=== Task brief ===
Return every line of the rows below that contains the string "Page".

*****

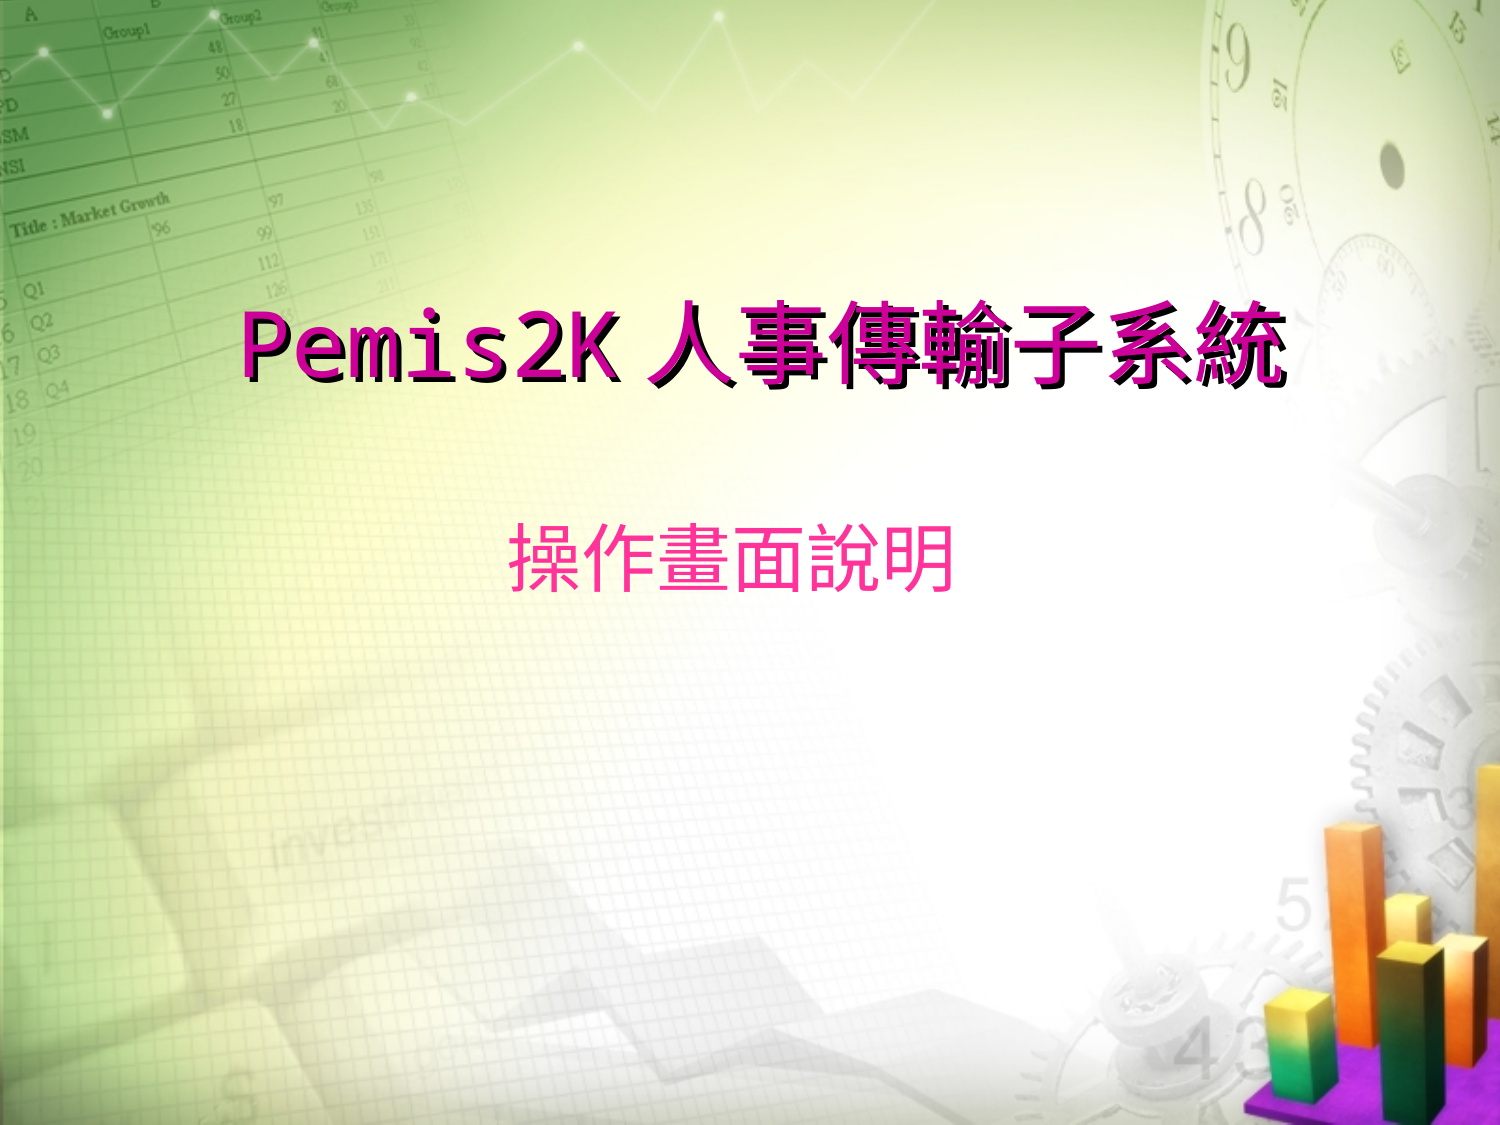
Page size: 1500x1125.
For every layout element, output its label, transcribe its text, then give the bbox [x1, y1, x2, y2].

title Pemis2K人事傳輸子系統 [123, 220, 1399, 462]
subtitle 操作畫面說明 [206, 503, 1257, 791]
picture [0, 0, 1500, 1125]
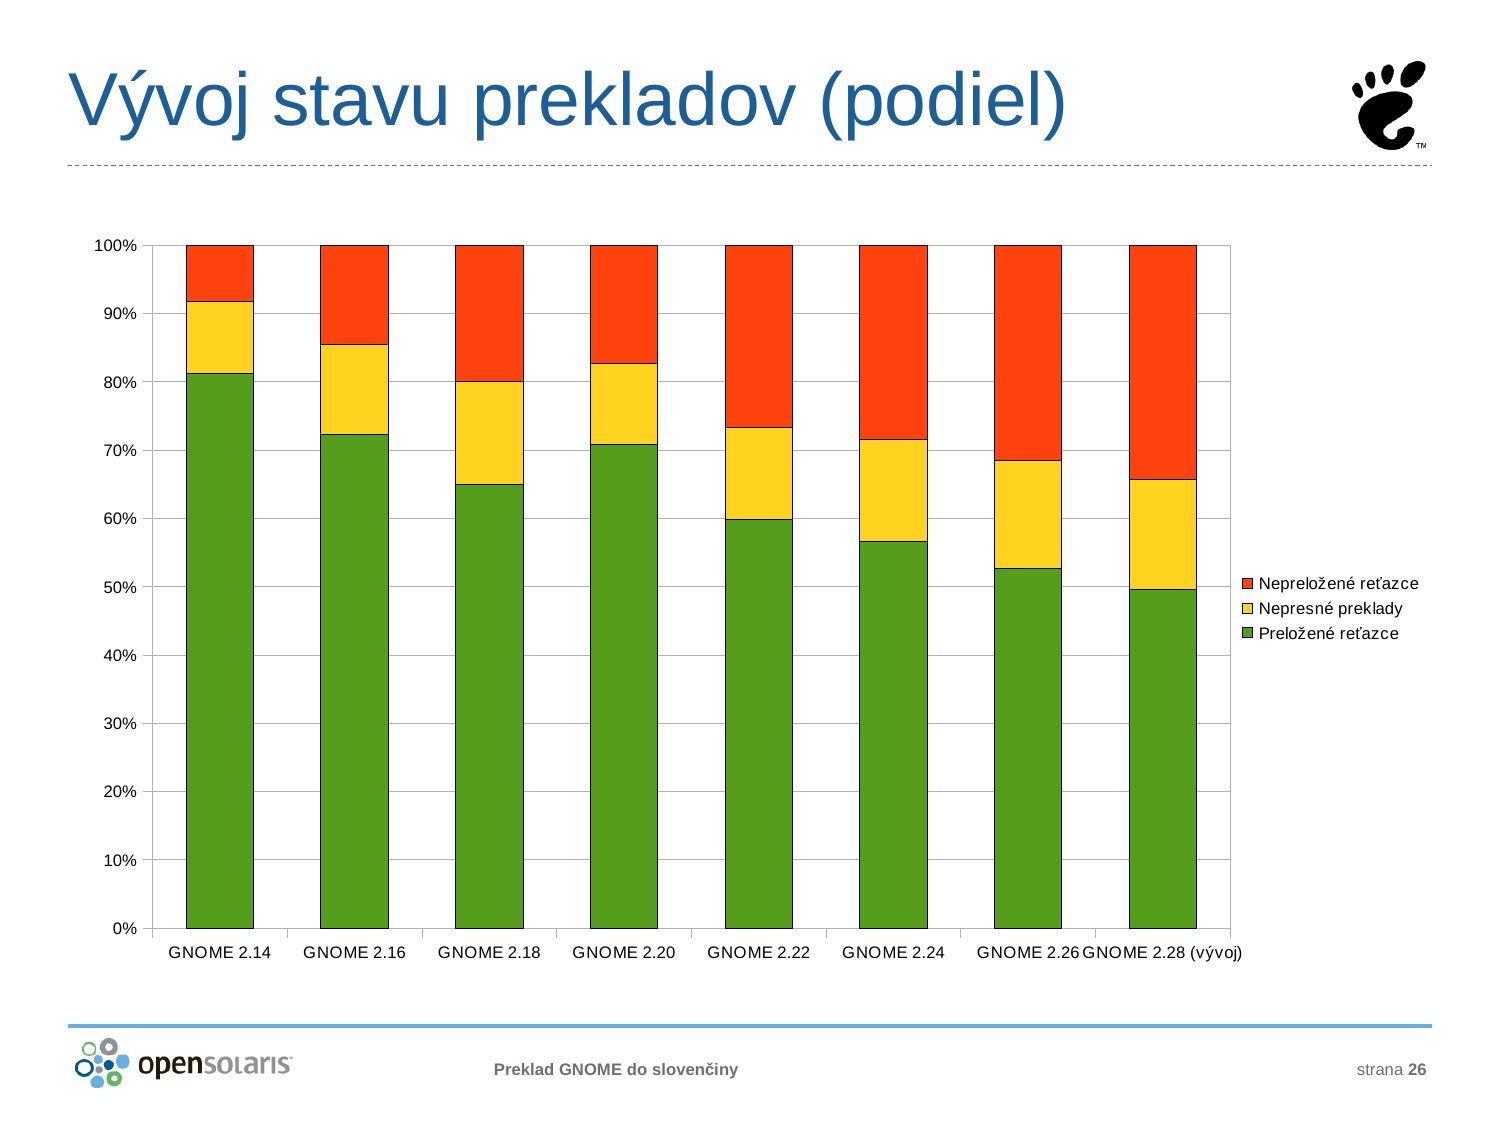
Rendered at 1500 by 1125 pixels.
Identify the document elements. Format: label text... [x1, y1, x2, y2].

chart [68, 220, 1432, 993]
title Vývoj stavu prekladov (podiel) [68, 44, 1388, 155]
picture [74, 1038, 293, 1088]
picture [1388, 61, 1426, 150]
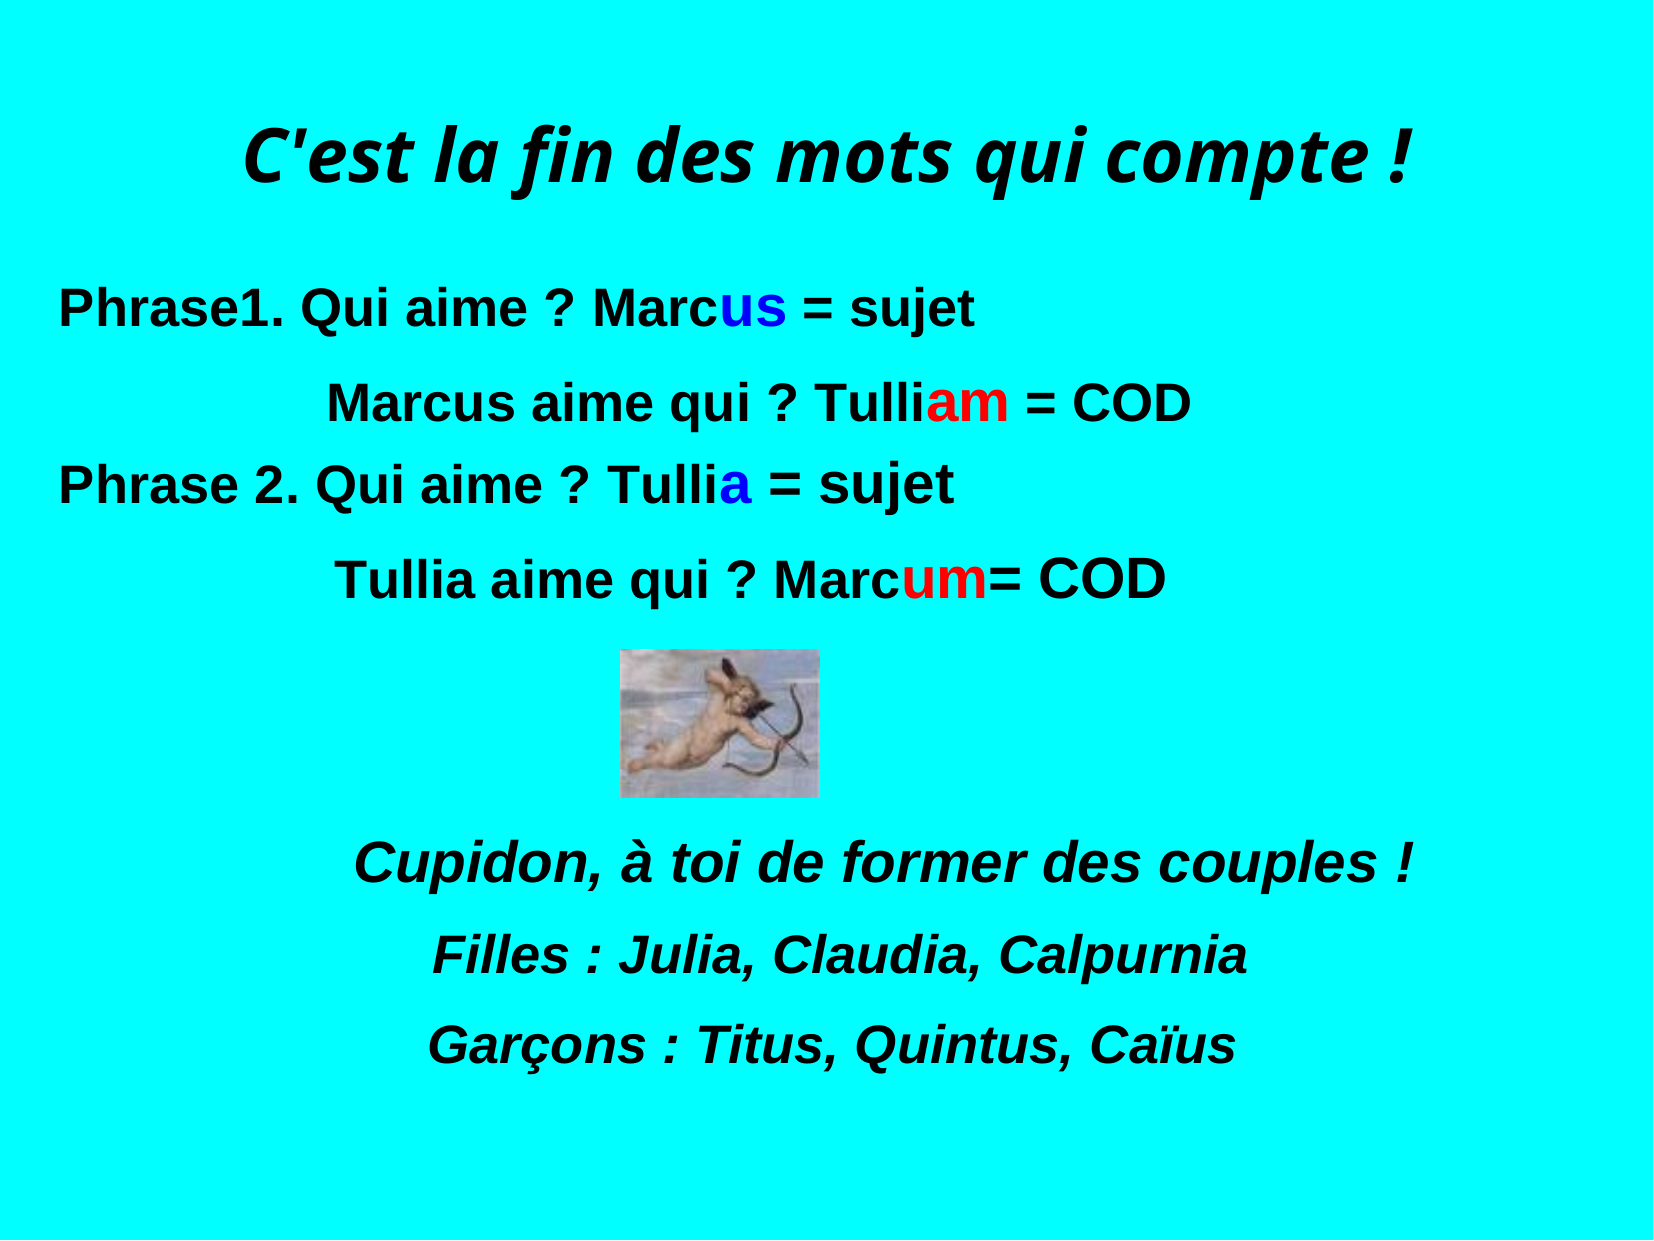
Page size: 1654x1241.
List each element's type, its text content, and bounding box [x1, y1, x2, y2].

title C'est la fin des mots qui compte ! [82, 49, 1571, 257]
picture [620, 649, 820, 798]
list Phrase1. Qui aime ? Marcus = sujet Marcus aime qui ? Tulliam = COD Phrase 2. Qui aime ? Tullia = sujet Tullia aime qui ? Marcum= COD Cupidon, à toi de former des couples ! Filles : Julia, Claudia, Calpurnia Garçons : Titus, Quintus, Caïus [59, 274, 1548, 1093]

*****

=== Task output ===
Page size: 1500x1125.
Page size: 1654x1241.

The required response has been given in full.